È morto Björn Andrésen, «il ragazzo più bello del mondo» di Visconti

Il regista l'aveva scelto a 15 anni per «Morte a Venezia». Aveva 70 anni

di Redazione

È morto a 70 anni a Stoccolma, dov’era nato il 26 gennaio 1955, il «ragazzo più bello del mondo», cioè Bjorn Andrèsen, cioè l’adolescente Tadzio che nel 1970 Luchino Visconti scelse, appena quindicenne, per il capolavoro «Morte a Venezia», tratto dal famoso racconto di Thomas Mann. Quel film, col successo che riscosse, fu la dorata «prigione» del ragazzo che nel corso del tempo accusò Visconti – che aveva già scoperto una bambina in «Bellissima» – di avergli dato poche indicazioni sul set e di averlo esposto troppo presto a un mondo adulto e spietato, mentre il regista, consapevole, gli aveva stretto intorno, sul set, una rete di protezione per cui il ragazzo era inavvicinabile.

Nel ’22 due registi, Kristina Lindstrom e Kristian Petri, che ieri ha dato la notizia, hanno girato su di lui un documentario intitolato appunto il “ragazzo più bello del mondo”, frase dello stesso Visconti che passò nel ’70, rinunciato al progetto Proust, mesi a perlustrare i gli studios, facendo molti provini finchè un giorno, finalmente, trovò a Stoccolma questo giovinetto di sconvolgente bellezza, perfettamente in grado di turbare il compositore in vacanza Von Aschenbach (Dirk Bogarde), che rimpiange in Tadzio soprattutto l’immagine di una giovinezza perduta per sempre. Pur incastrato nei canoni del film omosessuale, col volto di Bjorn, idolo e feticcio di un canone efebico-androgino, “Morte a Venezia”, che fece premiare Visconti a Cannes, non parla di una relazione ma di una ossessione sulla ricerca del passato con la complicità del panorama veneziano, colpito dalla peste.

 

Certo il giovane restò, come spesso accade ai ragazzi prodigio (vedi Judy Garland o il piccolo Macaulay Culkin, ma anche il bambino Enzo Staiola di “Ladri di biciclette”), vittima di una popolarità che gli sfuggì di mano presto, anche se interpretò altri film (“Il villaggio dei dannati” di Ari Aster) e serie tv, ma ebbe un fortunato debutto da cantante. Soprattutto divenne idolo e pop star in Giappone, dove si esibì con una sua band, mentre una generazione di disegnatori di manga lo scelse come icona del viso di lady Oscar. Lontani i tempi dello sfarzo liberty dell’Hotel des Bains al Lido di Venezia, coi costumi di Piero Tosi, degli sguardi materni di Silvana Mangano: quella gran fortuna col tempo divenne per Andrésen una condanna (“un incubo, diceva, ero circondato da pipistrelli”).
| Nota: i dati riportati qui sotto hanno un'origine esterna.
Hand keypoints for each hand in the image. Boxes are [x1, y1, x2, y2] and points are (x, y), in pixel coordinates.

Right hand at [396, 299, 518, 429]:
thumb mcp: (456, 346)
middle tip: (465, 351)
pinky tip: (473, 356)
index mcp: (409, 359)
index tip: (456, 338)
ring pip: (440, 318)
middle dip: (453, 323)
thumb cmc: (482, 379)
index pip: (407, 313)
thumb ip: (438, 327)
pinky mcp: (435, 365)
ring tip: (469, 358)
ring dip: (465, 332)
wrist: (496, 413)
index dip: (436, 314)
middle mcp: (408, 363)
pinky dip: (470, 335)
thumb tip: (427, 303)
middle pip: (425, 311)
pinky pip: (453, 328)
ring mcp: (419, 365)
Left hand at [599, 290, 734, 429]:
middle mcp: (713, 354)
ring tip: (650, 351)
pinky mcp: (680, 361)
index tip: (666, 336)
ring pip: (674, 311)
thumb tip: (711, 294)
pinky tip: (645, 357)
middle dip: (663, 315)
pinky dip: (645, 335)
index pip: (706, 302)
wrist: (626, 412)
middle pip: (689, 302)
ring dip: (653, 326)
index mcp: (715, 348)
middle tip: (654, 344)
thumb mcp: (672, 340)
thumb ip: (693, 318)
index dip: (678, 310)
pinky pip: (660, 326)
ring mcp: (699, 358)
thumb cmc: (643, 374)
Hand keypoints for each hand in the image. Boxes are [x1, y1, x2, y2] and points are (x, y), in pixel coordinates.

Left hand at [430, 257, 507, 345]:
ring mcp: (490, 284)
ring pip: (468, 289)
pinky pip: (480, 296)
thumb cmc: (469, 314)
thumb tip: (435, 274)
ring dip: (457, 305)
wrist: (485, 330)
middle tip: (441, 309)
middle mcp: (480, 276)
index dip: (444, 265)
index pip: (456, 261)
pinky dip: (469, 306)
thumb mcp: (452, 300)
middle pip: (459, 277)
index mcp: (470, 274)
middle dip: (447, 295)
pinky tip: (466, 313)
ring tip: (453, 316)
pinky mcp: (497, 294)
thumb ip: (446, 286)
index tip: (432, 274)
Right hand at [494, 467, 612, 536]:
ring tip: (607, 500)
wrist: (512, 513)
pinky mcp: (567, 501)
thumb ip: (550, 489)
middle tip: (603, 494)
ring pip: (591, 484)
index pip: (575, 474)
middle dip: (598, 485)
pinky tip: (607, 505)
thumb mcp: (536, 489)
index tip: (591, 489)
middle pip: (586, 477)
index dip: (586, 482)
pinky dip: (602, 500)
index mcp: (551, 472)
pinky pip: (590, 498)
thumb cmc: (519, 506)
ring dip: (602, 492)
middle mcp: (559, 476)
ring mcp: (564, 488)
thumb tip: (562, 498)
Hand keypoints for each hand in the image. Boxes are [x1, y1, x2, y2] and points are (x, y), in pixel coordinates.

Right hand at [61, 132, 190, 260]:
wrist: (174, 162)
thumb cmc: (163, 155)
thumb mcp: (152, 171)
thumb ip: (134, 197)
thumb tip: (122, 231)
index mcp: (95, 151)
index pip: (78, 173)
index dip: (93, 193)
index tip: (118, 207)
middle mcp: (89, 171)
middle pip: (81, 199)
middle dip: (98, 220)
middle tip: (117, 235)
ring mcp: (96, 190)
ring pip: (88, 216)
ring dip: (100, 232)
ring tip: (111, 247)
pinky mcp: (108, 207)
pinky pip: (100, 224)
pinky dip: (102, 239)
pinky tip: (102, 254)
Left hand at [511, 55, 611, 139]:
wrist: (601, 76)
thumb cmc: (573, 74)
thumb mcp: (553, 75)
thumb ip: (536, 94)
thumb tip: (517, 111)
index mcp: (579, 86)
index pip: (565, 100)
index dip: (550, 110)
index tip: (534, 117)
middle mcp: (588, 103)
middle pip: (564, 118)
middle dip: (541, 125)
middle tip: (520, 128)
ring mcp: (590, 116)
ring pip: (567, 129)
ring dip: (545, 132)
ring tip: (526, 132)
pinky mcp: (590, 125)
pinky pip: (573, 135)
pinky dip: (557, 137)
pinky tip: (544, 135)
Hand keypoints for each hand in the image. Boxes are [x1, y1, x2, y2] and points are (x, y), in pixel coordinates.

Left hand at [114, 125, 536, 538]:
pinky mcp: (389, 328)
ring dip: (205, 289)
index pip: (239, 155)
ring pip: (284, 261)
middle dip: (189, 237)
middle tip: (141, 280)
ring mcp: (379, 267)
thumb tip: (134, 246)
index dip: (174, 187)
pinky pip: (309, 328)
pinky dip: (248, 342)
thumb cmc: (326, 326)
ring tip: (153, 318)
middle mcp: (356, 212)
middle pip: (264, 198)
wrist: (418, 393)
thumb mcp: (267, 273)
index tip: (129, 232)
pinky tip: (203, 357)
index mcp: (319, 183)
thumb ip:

Passò anni a liberarsi di ogni sospetto omosessuale o comunque di ruoli basati sul fisico, prendendosela con la femminista Germaine Greer che utilizzò senza permesso una sua foto per il libro “Un ragazzo”. Andrésen portava anche in dote una personale dote di sfortunati destini: il padre, sconosciuto, morì in un incidente quando era bambino e la madre, modella per Dior, fu ritrovata cadavere in un bosco, probabilmente suicida. Inoltre uno dei suoi due figli, Elvin morì nel 1986 a 9 mesi, ma gli sopravvive Robine, nata nel 1984. Fu una nonna esosa a fargli da manager: Bjorn a un certo punto, complici pillole e alcol, si ritirò dal mondo, lasciò moglie (dopo soli cinque anni), figlia e sorella. Circolò voce che fosse morto. Invece cercava di guarire dalle ferite della gloria effimera del cinema: “Io non morirò, scomparirò”, disse, forse intendendo che scompariva la bellezza fisica. Quel film con le sue splendide immagini dimostra che il tempo che non fa sconti: il ragazzo più bello del mondo, dopo una vita piena di pietre d’inciampo, era irriconoscibile nell’aspetto, capellone, barbuto, stanco e afflitto dalle molte disgrazie che si trascinava dietro, un patrimonio di rancori, sensi di colpa, rimorsi.